When my partner and I first became parents, we exclaimed over everything (and I mean everything). Our daughter's every move and sound practically made us jump up and down, either with excitement or fear. 18 months in, we no longer exclaim outwardly, but there are times I can read my parenting partner's mind and know exactly what he's thinking. Early morning wake-ups with a hungry child who's ready to start the day or the eighteenth time she's asked for blueberries in the last hour, I have a pretty good idea exactly what he's thinking without him saying a word.
Though the initial novelty of having a baby has worn off, and we often communicate more with grunts about our daughter's ability to clear the highchair tray with a single, infuriating swipe, there are also many things that I know make my husband light up. I can see on his face how happy it makes him when she runs through the house looking for him and shouting his name, or the images of future basketball games he gets when he sees her throw a ball. And thankfully, by now we don't have to talk about those moments every time, because I know what's running through his mind without him making a peep.

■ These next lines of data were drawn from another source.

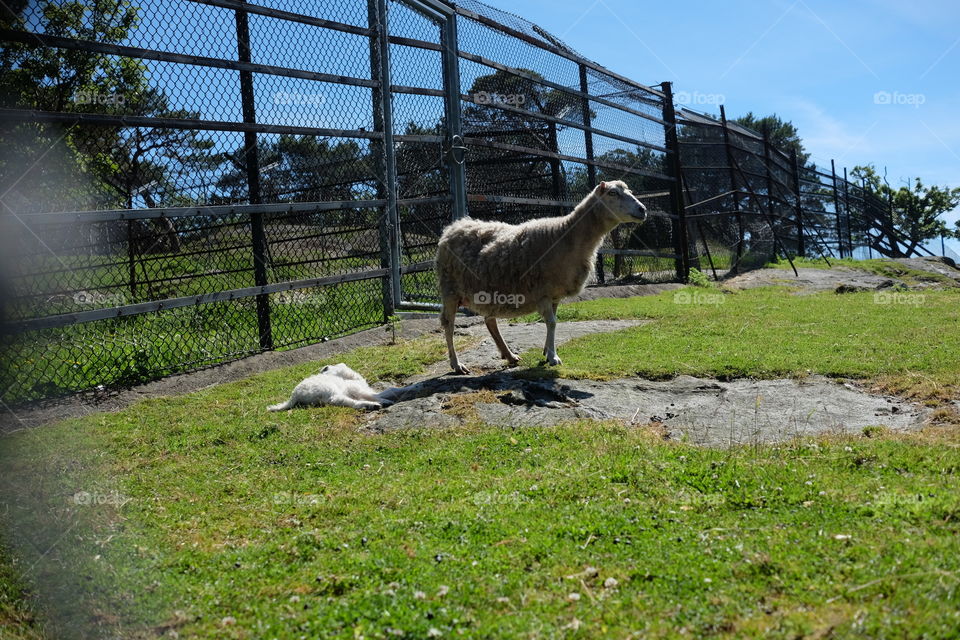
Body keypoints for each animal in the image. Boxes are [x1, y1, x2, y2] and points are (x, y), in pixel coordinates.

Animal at [435, 180, 647, 374]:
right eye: (613, 193)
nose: (643, 209)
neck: (566, 235)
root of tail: (454, 226)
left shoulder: (555, 295)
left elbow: (552, 322)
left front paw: (547, 351)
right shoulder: (542, 292)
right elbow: (551, 322)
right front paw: (553, 357)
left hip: (490, 290)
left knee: (490, 321)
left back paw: (509, 355)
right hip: (450, 290)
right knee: (448, 325)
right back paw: (457, 364)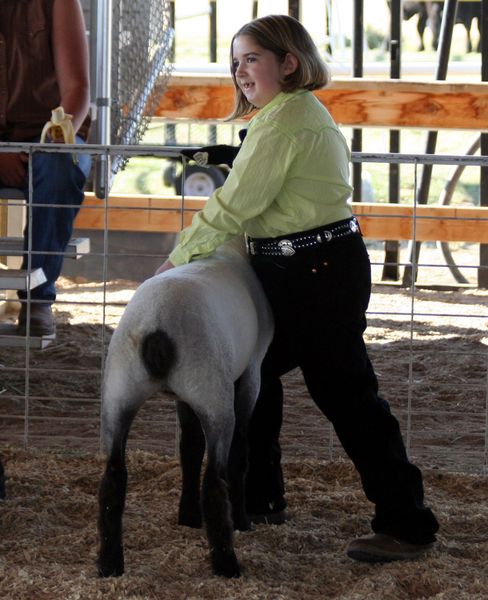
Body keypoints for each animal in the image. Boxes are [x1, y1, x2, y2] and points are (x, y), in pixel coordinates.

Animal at [96, 237, 272, 580]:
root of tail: (157, 326)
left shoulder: (183, 396)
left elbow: (188, 448)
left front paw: (187, 516)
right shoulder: (252, 371)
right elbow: (239, 451)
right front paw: (241, 521)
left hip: (119, 392)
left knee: (113, 477)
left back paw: (109, 563)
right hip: (213, 393)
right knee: (215, 479)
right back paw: (227, 564)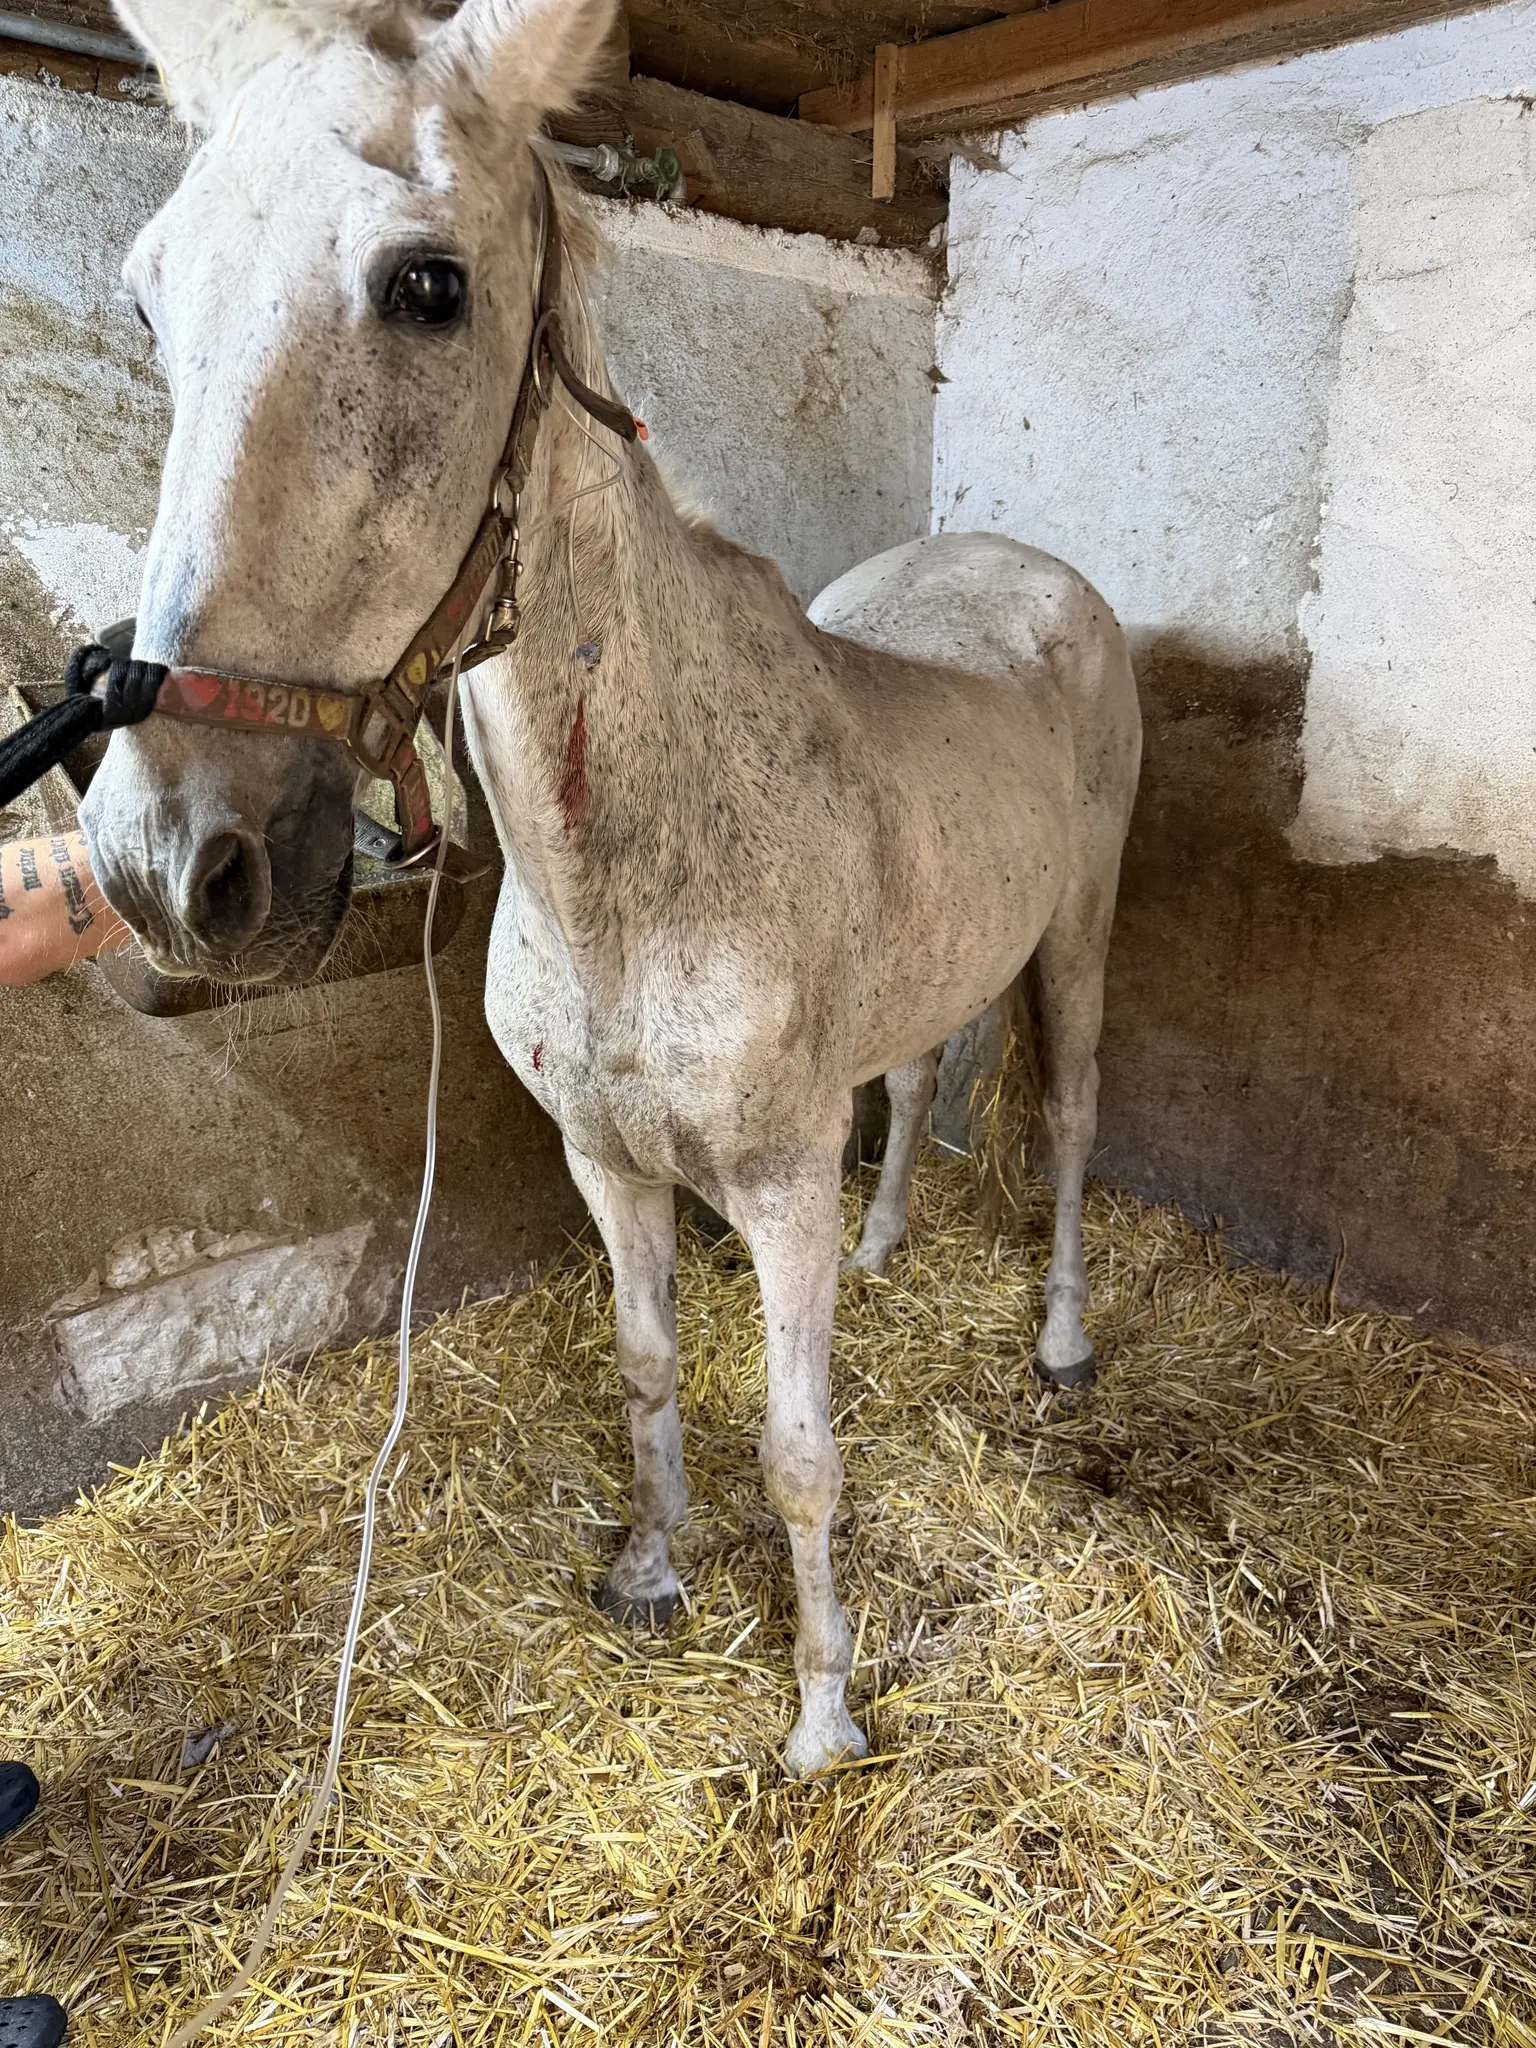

One of the benefits of being able to read your parenting-partner's mind is that it's instantly easy to figure out how to give them little breaks here and there. I know my husband hates changing stinky diapers, so before he has a chance to complain about it I usually take them on. Likewise, he knows how I feel about getting our daughter out of the bath (I always end up getting wet and it's always the worst) and takes on some of that burden from me. At the very least, being able to read your parenting partner's mind keeps the complaining to a minimum, relegating most of your responses to rolled eyes or a smile.